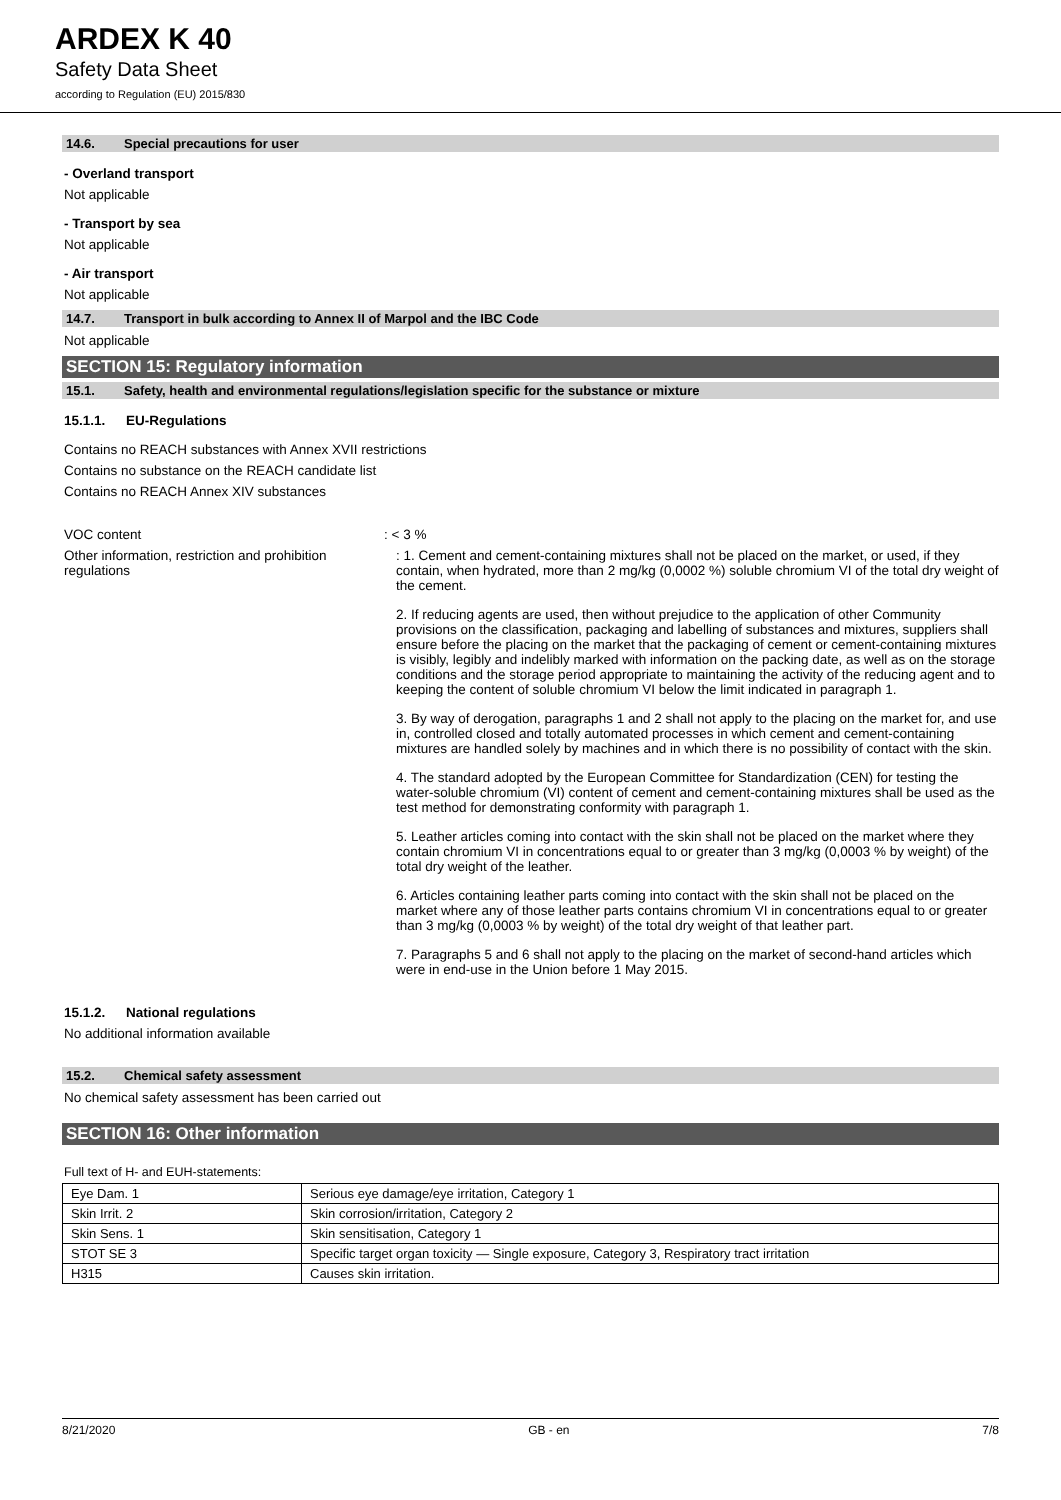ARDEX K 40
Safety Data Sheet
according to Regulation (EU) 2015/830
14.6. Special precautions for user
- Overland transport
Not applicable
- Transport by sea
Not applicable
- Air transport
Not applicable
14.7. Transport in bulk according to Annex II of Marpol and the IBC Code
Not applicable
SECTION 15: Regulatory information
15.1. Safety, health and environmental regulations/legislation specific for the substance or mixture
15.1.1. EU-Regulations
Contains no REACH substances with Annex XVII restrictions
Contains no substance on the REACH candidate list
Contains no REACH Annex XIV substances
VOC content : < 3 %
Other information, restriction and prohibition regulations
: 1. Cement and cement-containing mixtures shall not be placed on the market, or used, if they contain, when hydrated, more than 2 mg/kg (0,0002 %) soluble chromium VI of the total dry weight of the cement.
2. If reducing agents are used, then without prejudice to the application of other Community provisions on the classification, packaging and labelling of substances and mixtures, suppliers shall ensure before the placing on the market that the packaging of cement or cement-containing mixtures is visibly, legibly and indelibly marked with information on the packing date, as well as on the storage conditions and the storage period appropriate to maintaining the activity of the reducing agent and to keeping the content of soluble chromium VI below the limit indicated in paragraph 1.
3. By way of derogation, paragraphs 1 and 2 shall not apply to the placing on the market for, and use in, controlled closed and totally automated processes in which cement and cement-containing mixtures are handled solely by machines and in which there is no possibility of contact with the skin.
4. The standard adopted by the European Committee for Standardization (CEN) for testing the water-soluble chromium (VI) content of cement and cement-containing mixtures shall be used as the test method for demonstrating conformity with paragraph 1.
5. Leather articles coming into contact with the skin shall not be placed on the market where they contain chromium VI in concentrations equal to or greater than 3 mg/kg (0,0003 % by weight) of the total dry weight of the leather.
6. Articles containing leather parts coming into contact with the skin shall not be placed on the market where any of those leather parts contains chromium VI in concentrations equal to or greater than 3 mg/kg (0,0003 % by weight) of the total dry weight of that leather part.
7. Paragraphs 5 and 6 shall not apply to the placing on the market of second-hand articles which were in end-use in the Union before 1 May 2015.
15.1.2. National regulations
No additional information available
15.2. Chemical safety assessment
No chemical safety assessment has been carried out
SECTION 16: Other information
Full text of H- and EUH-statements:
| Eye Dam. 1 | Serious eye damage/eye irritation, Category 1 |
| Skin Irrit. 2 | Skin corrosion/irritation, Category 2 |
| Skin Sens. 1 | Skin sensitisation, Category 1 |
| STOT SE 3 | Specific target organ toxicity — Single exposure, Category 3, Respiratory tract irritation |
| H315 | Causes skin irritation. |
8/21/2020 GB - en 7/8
#####
## Problem requirements:
Search the data for the word "apply" and copy each line where it appears.

## Answer for this exercise:
3. By way of derogation, paragraphs 1 and 2 shall not apply to the placing on the market for, and use in, controlled closed and totally automated processes in which cement and cement-containing mixtures are handled solely by machines and in which there is no possibility of contact with the skin.
7. Paragraphs 5 and 6 shall not apply to the placing on the market of second-hand articles which were in end-use in the Union before 1 May 2015.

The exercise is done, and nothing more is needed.